Detto questo devo anche sottolineare che ho anche io fatto le piacevoli esperienze dell’autrice e che ho anche notato forti differenze tra insegnante ed insegnante. Ad esempio mi sono capitate classi in cui i ragazzini erano entusiasti e partecipavano tutti con piacere alle “lezioni” di rugby. Normalmente erano anche le classi in cui l’insegnante, senza necessariamente presenziare, era uno che parlava ai ragazzi e mostrava interesse reale verso di loro. Allo stesso modo mi sono capitate anche classi-disastro in cui l’insegnante a malapena salutava ed i ragazzi men che meno…
Alla luce di quello che ho visto in Italia ed in Svezia mi sono convinto ancora di più che ogni modello ha i suoi pregi ed i suoi difetti ma ciò che fa la differenza sono 2 cose: la prima è che l’entusiasmo degli insegnanti (influenzato anche, ma non esclusivamente, dall’aspetto economico) sia il fattore che più di tutto determina il successo del modello (qualunque esso sia). La seconda è che il modello, in quanto specchio della società, deve essere oggetto di continue revisioni ed adattamenti.
@nico grazie per il tuo commento. Indubbiamente il sistema svedese non è perfetto e non è universalmente applicabile. Indubbiamente siamo d’accordo con il fatto che qualsiasi metodologia deve evolversi con la cultura in cui viene applicata. L’idea di questa rubrica scuole crescono è quella di trovare buoni prassi in ambito scolastico, per discuterne e tirare fuori il buono che c’è in ciascuna di loro. Ma così come giustamente sottolinei tu c’è un interplay tra i vari fattori in gioco e lo sviluppo comportamentale dei bambini/ragazzi, mi riesce difficile pensare che il responsabilizzarli possa essere direttamente collegabile ad un atteggiamento di disprezzo o di contestazione dell’autorità per altro tipica dell’età adolescenziale. E’ un discorso molto complesso, e completamente off topic rispetto all’argomento di questo post, quindi mi fermo qui. Voglio solo sottolineare che è pericoloso e fuorviante fare certi corto circuiti argomentativi. I fattori in gioco sono molti e non sono completamente e univocamente identificabili.
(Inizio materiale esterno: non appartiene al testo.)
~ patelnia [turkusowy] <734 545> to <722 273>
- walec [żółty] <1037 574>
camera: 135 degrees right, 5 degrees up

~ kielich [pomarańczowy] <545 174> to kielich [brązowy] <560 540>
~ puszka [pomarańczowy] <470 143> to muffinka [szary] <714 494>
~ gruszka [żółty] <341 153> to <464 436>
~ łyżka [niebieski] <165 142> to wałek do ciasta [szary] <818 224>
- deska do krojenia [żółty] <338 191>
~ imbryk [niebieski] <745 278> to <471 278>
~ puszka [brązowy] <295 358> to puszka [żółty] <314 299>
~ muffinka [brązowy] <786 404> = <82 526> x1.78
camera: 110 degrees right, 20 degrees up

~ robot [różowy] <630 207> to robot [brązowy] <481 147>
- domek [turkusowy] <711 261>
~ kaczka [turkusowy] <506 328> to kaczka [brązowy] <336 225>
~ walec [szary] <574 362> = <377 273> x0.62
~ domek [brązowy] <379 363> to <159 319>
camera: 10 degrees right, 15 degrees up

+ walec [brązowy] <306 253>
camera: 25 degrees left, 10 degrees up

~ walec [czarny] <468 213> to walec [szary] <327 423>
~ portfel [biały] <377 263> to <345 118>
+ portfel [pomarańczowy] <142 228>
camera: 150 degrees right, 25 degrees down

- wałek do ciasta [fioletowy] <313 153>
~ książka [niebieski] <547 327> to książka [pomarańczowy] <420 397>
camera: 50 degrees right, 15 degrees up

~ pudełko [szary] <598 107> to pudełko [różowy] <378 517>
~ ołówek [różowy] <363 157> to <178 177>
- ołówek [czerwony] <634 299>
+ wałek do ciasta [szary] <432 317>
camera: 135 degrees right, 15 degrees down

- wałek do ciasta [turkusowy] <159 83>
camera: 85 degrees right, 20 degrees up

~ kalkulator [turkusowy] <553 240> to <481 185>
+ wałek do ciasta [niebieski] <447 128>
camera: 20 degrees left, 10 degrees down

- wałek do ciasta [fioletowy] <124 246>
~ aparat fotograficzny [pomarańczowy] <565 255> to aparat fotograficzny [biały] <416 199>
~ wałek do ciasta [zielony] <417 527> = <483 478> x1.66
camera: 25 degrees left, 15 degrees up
Del resto la maggior parte degli svedesi che conosco sono brave persone, e converrai con me che è un popolo con un enorme senso civico.
Non vedo l’ora di leggerlo e metterlo in pratica!!! Sono tornata dalla riunione di interclasse ed è veramente penoso quello che succede!!! Lavoro consapevole che non può esserci processo educativo che non si metta in ascolto della famiglia e sia centrato sui bisogni del bambino!!!Grazie per il contributo.
Sign.ra Lura resto molto sorpreso di quello che ha scritto riguardo lo stipendio se lo stipendio di una insegnante Italiana è basso sono bassi tutti gli stipendi e allora visto che ci pagano poco lavoriamo poco? non mi sembra un buon ragionamento cambi mestiere ho faccia battaglie sindacali ma non dica mi pagano poco io lavoro poco lei non è una fruttarola lei è una insegnante lavora con i bambini non con i pomodori la prego riveda il suo ragionamento.
Chissà se in Svezia gli insegnanti sono pagati poco più di 1300 euro e trattati a pesci in faccia?